Kate Kirkpatrick hat ihr Buch in 16 Kapitel unterteilt. Beauvoir stammt aus Pariser großbürgerlichen Kreisen; sie wird katholisch erzogen. Nach einem Studium mit glänzenden Noten wird sie Gymnasiallehrerin im Fach Philosophie. 1929 schließt sie mit dem etwa gleichaltrigen Sartre einen intimen Freundschaftsbund, der lebenslang gelten soll (und dann auch tatsächlich gilt) und doch nicht zur Treue verpflichtet. Ab 1943 ist sie freie Schriftstellerin, ihr erster Roman und ihr philosophischer Essay Pyrrhus und Cinéas erscheinen. Wir erfahren auch Details über Beauvoirs geistige Entwicklung. Als Kind liebt sie Gottesdienste und das religiöse Meditieren, später liest sie philosophische und theologische Werke französischer und deutscher Denker und die modernen amerikanischen Erzähler; Kirkpatrick listet fast 50 Autoren auf!

# VORLIEGENDE ZEILEN:
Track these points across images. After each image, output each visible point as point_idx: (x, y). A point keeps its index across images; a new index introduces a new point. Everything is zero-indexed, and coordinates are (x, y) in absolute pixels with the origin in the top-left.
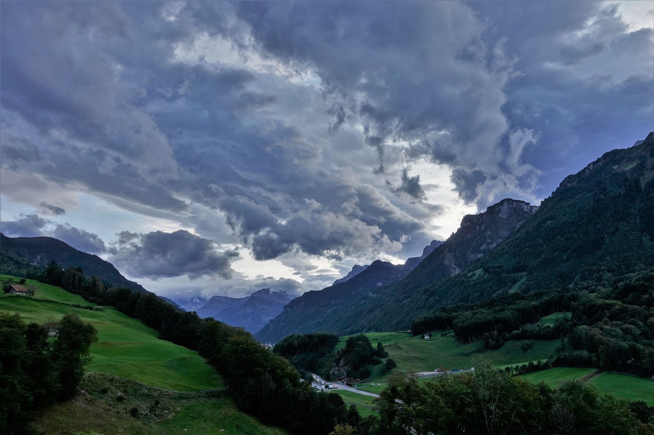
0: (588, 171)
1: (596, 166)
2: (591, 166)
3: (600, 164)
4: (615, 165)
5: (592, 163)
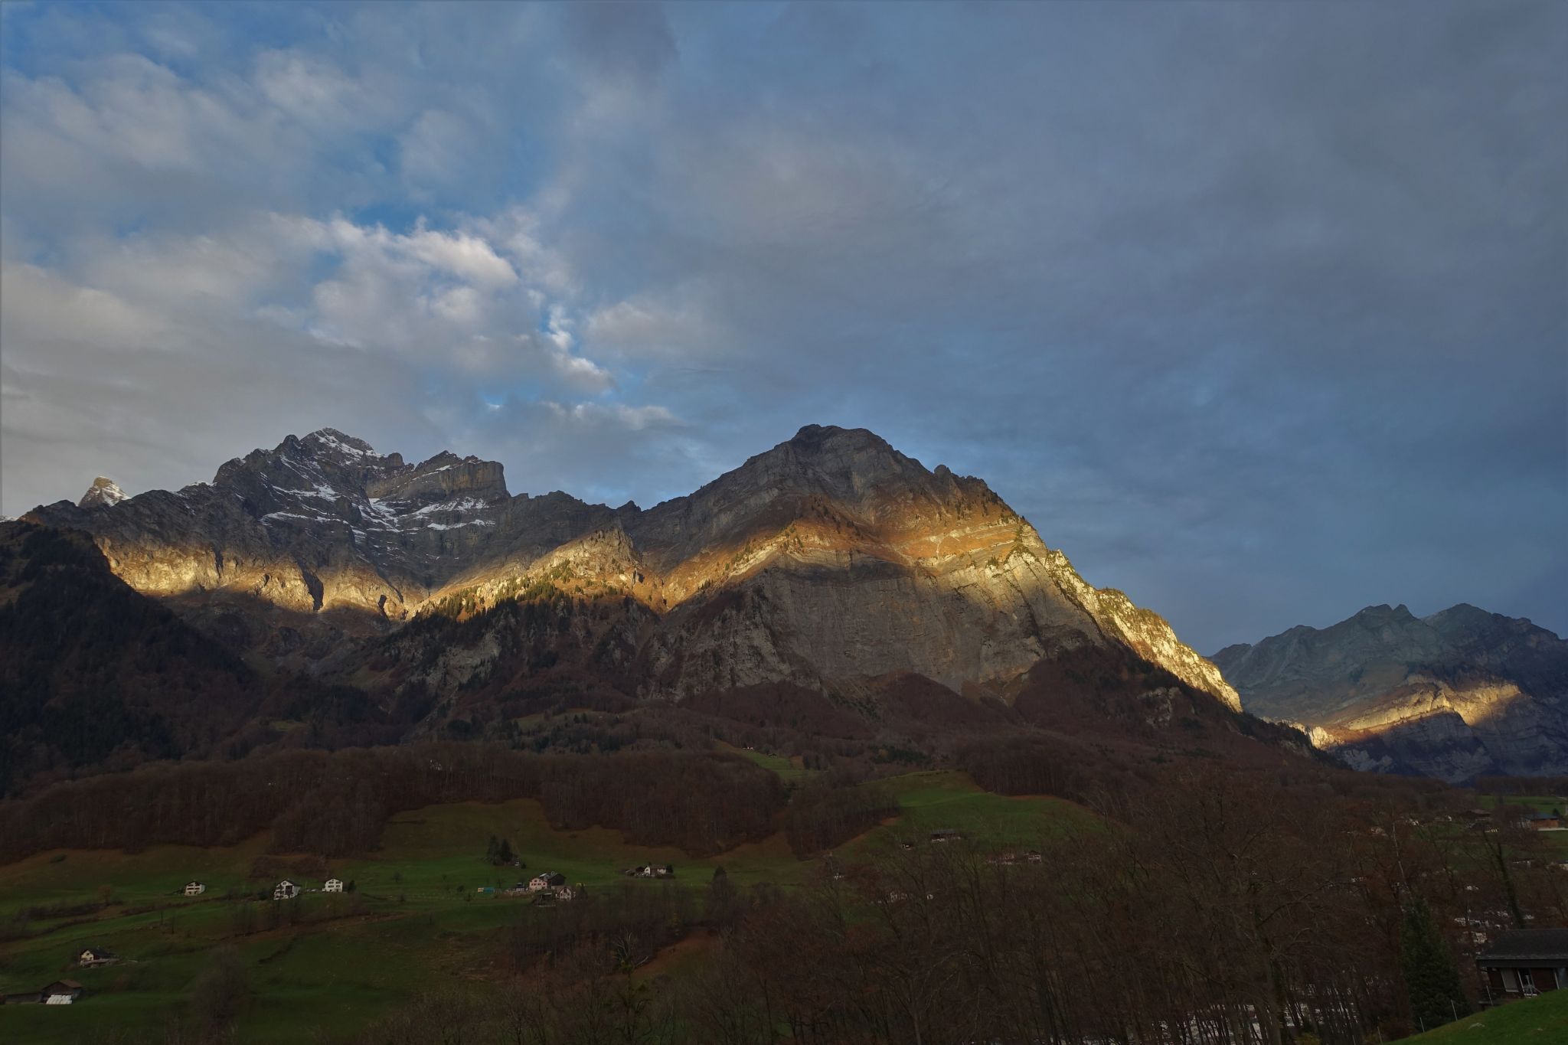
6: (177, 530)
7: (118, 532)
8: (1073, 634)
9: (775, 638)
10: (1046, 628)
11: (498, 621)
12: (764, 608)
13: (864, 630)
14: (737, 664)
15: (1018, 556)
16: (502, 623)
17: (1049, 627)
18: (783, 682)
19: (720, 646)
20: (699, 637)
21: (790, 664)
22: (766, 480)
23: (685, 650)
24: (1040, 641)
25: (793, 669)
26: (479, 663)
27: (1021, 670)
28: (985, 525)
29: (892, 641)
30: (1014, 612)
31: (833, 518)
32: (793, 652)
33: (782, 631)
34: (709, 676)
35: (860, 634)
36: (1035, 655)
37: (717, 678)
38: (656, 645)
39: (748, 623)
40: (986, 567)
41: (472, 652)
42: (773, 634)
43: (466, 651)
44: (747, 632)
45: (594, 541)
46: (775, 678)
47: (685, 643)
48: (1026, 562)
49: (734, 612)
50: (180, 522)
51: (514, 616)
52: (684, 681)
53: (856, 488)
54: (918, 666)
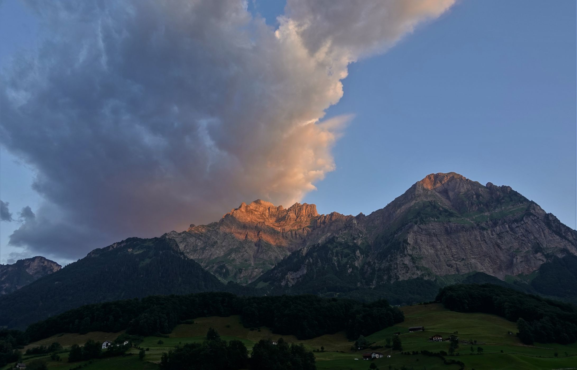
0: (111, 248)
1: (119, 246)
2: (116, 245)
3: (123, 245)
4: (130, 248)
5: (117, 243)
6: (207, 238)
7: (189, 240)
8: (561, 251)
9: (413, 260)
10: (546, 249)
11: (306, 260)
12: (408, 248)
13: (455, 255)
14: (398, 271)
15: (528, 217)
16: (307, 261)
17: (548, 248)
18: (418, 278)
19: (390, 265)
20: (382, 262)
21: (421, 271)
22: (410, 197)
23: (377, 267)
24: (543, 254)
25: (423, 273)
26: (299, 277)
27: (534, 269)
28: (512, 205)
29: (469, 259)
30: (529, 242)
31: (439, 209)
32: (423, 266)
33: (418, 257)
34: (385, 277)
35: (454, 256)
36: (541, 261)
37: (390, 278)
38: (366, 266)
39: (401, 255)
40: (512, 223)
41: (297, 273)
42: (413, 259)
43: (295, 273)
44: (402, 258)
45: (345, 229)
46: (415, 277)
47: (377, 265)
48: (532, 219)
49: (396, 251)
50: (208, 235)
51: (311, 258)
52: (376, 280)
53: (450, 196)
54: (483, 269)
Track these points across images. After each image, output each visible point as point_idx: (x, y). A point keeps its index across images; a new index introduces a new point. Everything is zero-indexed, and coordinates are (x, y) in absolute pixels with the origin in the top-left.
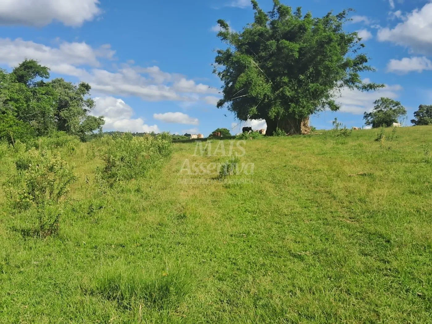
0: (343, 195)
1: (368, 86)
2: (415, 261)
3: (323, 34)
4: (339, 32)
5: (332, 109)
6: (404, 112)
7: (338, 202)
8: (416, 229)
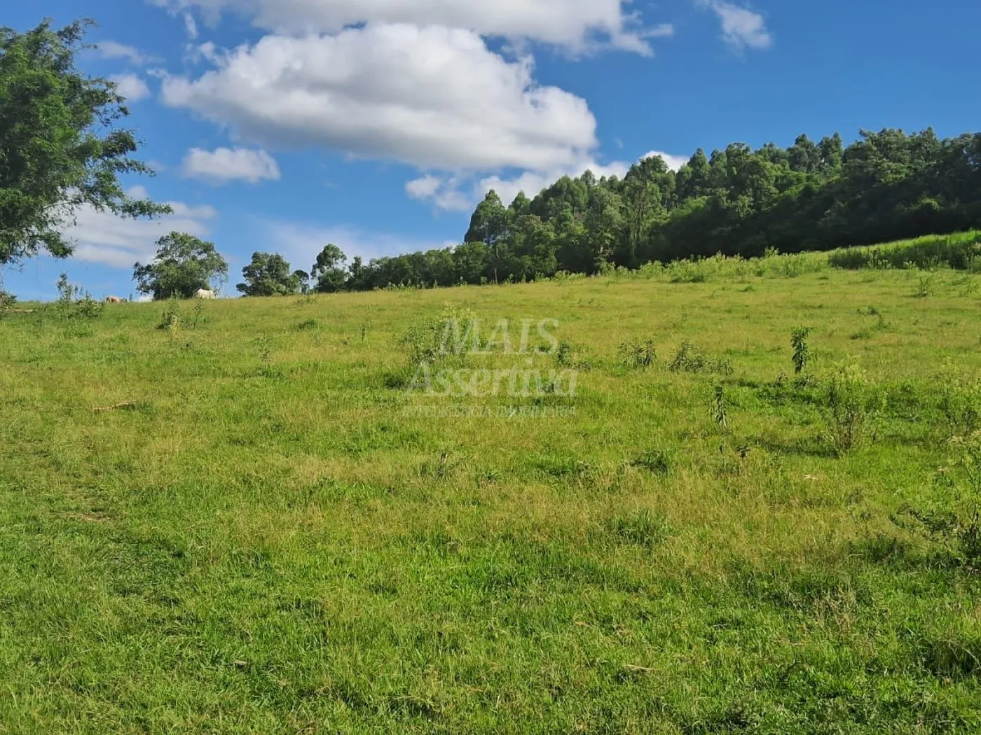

==

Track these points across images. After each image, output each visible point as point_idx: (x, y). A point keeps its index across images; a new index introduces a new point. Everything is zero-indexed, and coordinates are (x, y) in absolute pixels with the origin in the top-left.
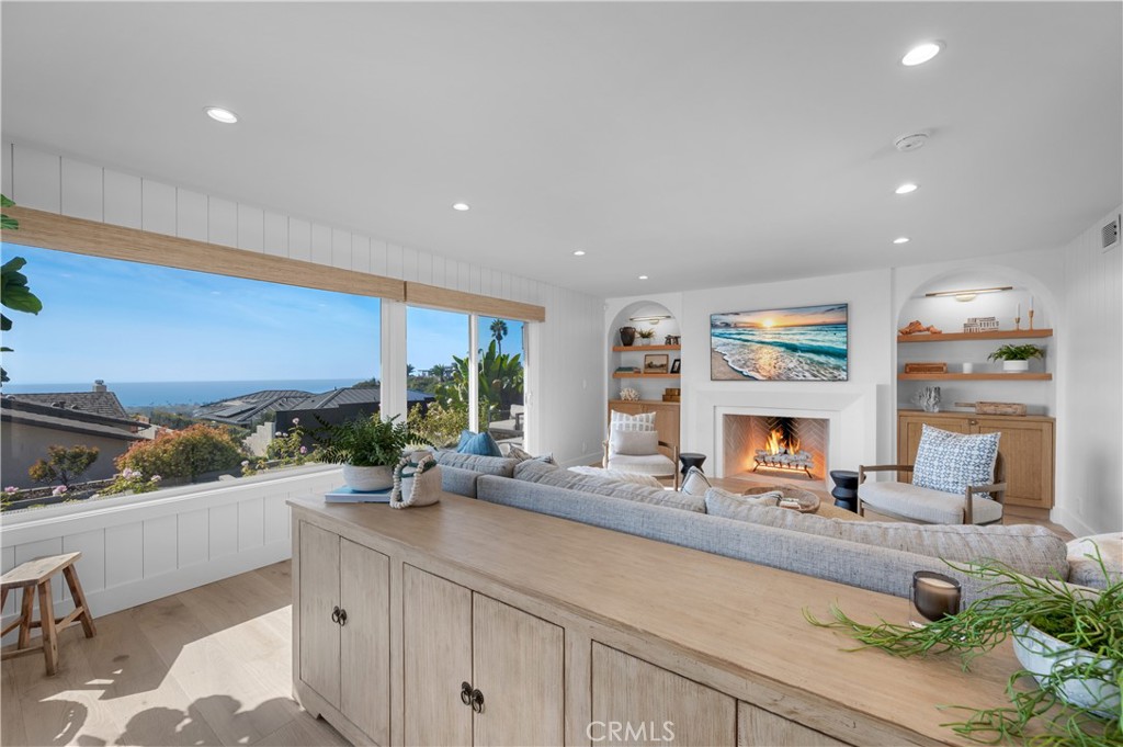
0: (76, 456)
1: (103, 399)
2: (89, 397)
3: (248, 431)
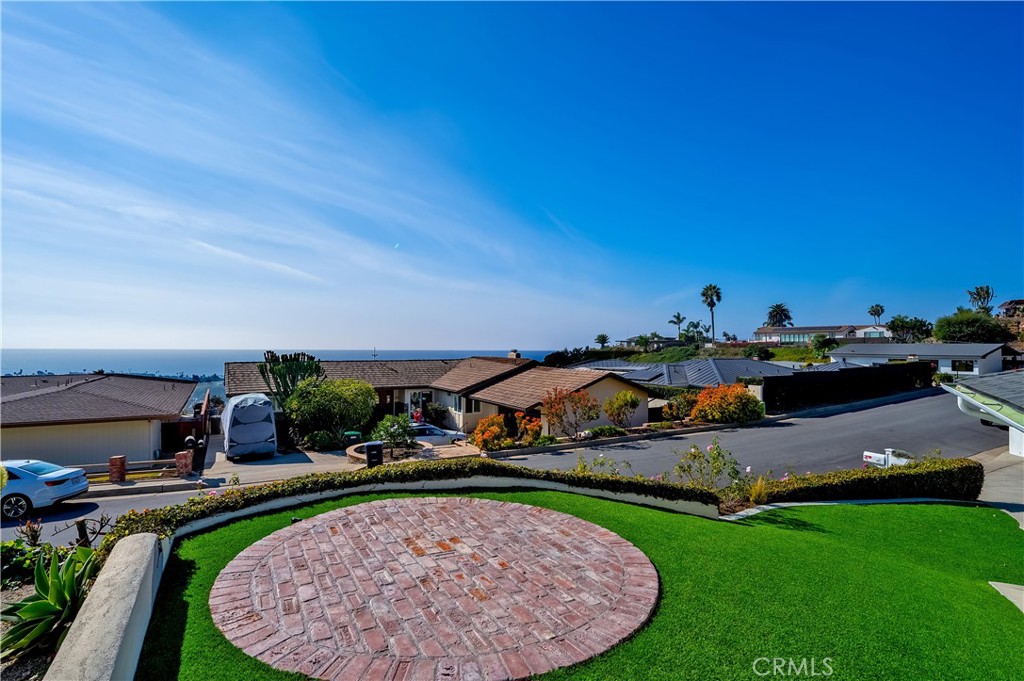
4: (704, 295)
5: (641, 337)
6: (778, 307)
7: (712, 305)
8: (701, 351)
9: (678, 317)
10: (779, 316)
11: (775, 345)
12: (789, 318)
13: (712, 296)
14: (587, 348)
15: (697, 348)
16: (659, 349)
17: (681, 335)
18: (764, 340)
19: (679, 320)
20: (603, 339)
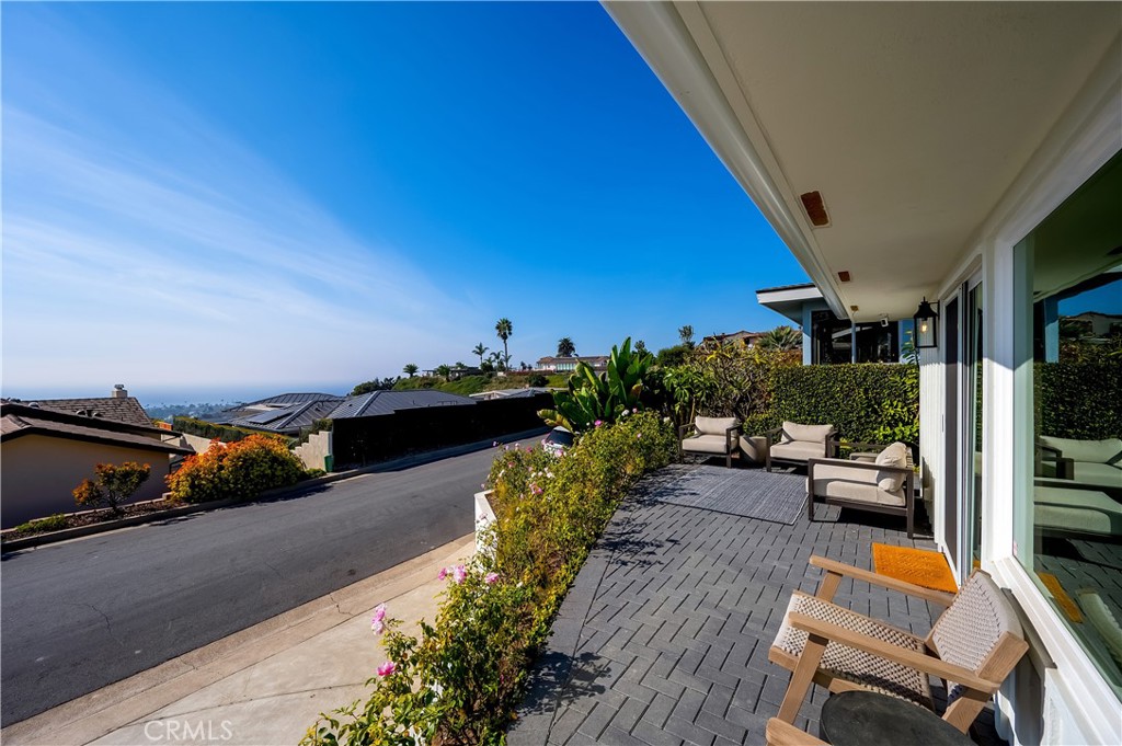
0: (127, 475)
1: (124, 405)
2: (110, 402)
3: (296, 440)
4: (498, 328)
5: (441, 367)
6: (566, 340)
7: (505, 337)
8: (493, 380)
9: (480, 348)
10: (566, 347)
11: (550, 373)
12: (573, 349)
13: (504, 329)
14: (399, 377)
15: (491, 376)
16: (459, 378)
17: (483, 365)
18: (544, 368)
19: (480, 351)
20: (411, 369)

# ZU ERLEDIGENDE AUFGABEN:
1. Übernimm aus dem Text über Beauvoir unverändert die Passage von „Kate Kirkpatrick hat“ bis „50 Autoren auf!“.
2. Fasse den Absatz aus dem Text über Beauvoir, der mit „Kate Kirkpatrick hat ihr Buch“ beginnt, als knappe Stichpunktliste zusammen und behalte dabei die wichtigsten Fakten.
3. Gib den Text über Beauvoir in zwei Sätzen wieder.

# LÖSUNGEN:
1.
Kate Kirkpatrick hat ihr Buch in 16 Kapitel unterteilt. Beauvoir stammt aus Pariser großbürgerlichen Kreisen; sie wird katholisch erzogen. Nach einem Studium mit glänzenden Noten wird sie Gymnasiallehrerin im Fach Philosophie. 1929 schließt sie mit dem etwa gleichaltrigen Sartre einen intimen Freundschaftsbund, der lebenslang gelten soll (und dann auch tatsächlich gilt) und doch nicht zur Treue verpflichtet. Ab 1943 ist sie freie Schriftstellerin, ihr erster Roman und ihr philosophischer Essay Pyrrhus und Cinéas erscheinen. Wir erfahren auch Details über Beauvoirs geistige Entwicklung. Als Kind liebt sie Gottesdienste und das religiöse Meditieren, später liest sie philosophische und theologische Werke französischer und deutscher Denker und die modernen amerikanischen Erzähler; Kirkpatrick listet fast 50 Autoren auf!

2.
- Kirkpatricks Buch hat 16 Kapitel.
- Beauvoir stammt aus dem Pariser Großbürgertum und wird katholisch erzogen.
- Nach einem glänzenden Studium wird sie Gymnasiallehrerin für Philosophie.
- 1929 beginnt ein lebenslanger, nicht zur Treue verpflichtender Freundschaftsbund mit Sartre.
- Ab 1943 ist sie freie Schriftstellerin; ihr erster Roman und der Essay Pyrrhus und Cinéas erscheinen.
- Als Kind liebt sie Gottesdienste und religiöses Meditieren.
- Später liest sie französische und deutsche Philosophen und Theologen sowie moderne amerikanische Erzähler; Kirkpatrick nennt fast 50 Autoren.

3. Kirkpatricks Buch in 16 Kapiteln schildert, wie Beauvoir aus katholisch-großbürgerlichem Pariser Milieu zur Philosophielehrerin und ab 1943 zur freien Schriftstellerin wird und 1929 einen lebenslangen, nicht auf Treue gegründeten Bund mit Sartre schließt. Es zeigt auch ihre geistige Entwicklung von kindlicher Frömmigkeit hin zur Lektüre fast 50 französischer, deutscher und amerikanischer Autoren.